En marge du concert de Youssou à Nîmes, nous avons fait la connaissance de Jules qui nous a raconté un souvenir d’enfance renversant.
Comme nous étions au pied des arènes et un jour de féria, en plus, Jules a lancé la conversation sur les corridas en précisant qu’il n’aimait pas ça du tout. Nous lui avons répondu que nous non plus et que nous étions même actifs auprès d’associations pour obtenir son abolition.
Jules nous a alors dit pour quelle raison hors du commun il n’avait jamais aimé la corrida. Âgé aujourd’hui d’une cinquantaine d’années, il est d’origine espagnole. En pleine montée du franquisme à la fin des années 30, son grand-père était républicain. Il a été arrêté puis torturé et exécuté d’une façon dont nous n’avions jamais entendu parler : au cours d’une corrida privée où il s’est retrouvé à la place du taureau.
Les tortionnaires franquistes pratiquaient des corridas humaines.
Le prisonnier était poussé dans une petite arène et, face à lui, des picadors et un torero venaient le torturer en suivant exactement le rituel sinistre de la corrida – coups de piques pour lui faire perdre du sang, banderilles plantées dans le corps et au bout, mise à mort transpercé par l’épée du matador.
Si vous avez lu mon livre Le soleil sous la Terre, vous vous doutez de ce qu’ont pu être nos pensées à l’écoute de ce souvenir sinistre. La réalité dépasse toujours la fiction, surtout lorsqu’on croit imaginer le pire.
Le père de Jules, républicain également, a fini par fuir l’Espagne et à se réfugier en France à Bourges, comme beaucoup d’autres. C’est ainsi que Jules est né en France.
De temps en temps, il revient en Espagne pour retrouver ceux de sa famille restés au pays et il essaie de passer par dessus le fait que certains d’entre eux, dans les années noires, ont aussi été des franquistes et des délateurs.
Devenu adulte, il a voulu une fois assister quand même à une corrida.
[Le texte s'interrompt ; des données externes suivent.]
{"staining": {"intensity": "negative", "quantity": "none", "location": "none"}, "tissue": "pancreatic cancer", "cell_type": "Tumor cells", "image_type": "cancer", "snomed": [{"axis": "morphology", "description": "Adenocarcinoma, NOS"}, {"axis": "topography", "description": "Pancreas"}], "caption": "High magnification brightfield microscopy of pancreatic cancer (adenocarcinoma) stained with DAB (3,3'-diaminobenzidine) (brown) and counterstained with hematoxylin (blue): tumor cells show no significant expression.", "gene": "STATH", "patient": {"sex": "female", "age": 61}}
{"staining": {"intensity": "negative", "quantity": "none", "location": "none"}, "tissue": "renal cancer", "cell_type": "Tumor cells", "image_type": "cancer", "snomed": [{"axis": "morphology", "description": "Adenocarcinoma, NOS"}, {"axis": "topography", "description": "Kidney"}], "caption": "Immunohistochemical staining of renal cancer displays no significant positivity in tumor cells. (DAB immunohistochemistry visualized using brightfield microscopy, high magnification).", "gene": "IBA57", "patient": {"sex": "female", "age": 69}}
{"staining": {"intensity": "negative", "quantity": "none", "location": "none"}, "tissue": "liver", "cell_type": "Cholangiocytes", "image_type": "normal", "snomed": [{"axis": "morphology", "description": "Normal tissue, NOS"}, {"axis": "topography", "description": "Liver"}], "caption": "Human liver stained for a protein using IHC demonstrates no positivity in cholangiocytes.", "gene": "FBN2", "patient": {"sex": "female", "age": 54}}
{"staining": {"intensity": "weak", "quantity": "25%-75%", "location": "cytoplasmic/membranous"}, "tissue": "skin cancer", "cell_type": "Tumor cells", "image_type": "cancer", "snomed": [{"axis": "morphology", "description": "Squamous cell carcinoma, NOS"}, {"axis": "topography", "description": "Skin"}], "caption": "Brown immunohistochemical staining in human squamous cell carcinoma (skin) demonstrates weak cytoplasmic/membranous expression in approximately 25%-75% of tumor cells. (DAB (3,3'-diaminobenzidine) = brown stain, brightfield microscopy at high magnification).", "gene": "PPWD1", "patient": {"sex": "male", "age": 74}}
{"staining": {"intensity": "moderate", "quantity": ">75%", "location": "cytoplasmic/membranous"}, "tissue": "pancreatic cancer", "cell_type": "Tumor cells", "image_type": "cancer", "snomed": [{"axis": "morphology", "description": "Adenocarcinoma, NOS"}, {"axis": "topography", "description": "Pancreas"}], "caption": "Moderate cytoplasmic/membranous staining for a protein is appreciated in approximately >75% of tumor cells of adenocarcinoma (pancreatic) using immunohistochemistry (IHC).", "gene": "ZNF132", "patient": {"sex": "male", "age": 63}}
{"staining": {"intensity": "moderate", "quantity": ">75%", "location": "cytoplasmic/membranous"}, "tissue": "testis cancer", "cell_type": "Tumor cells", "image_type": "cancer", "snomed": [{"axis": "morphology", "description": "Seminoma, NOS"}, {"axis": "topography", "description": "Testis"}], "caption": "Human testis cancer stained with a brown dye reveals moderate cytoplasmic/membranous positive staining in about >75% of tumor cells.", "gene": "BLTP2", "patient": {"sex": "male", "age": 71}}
Il était tout au bord de l’arène. Il nous a raconté que ça a été un vrai massacre, une agonie interminable avec du sang qui giclait et un taureau refusant de mourir qu’il a fallu achever, à quelques mètres de lui, à coups de poignard.
Depuis, Jules n’a plus aucun doute sur le fait que la corrida est une horreur injustifiable, en plus d’être une torture franquiste.
Photo : Jules pendant le concert de Youssou
Je n’ai rien trouvé sur ces pratiques de corrida humaine sous Franco sur internet mais je veux bien le croire sur parole ; la folie des hommes bien souvent dépasse la fiction.
La rencontre de Jules a été un des très beaux moments de la soirée de dimanche dernier, beau parce que Jules à ce désir d’aller à la rencontre de l’autre et cette ouverture sans fausse pudeur.
anti
Sur cette histoire de corrida humaine, j’ai cherché aussi en préparant ma note mais rien non plus, comme tu sais.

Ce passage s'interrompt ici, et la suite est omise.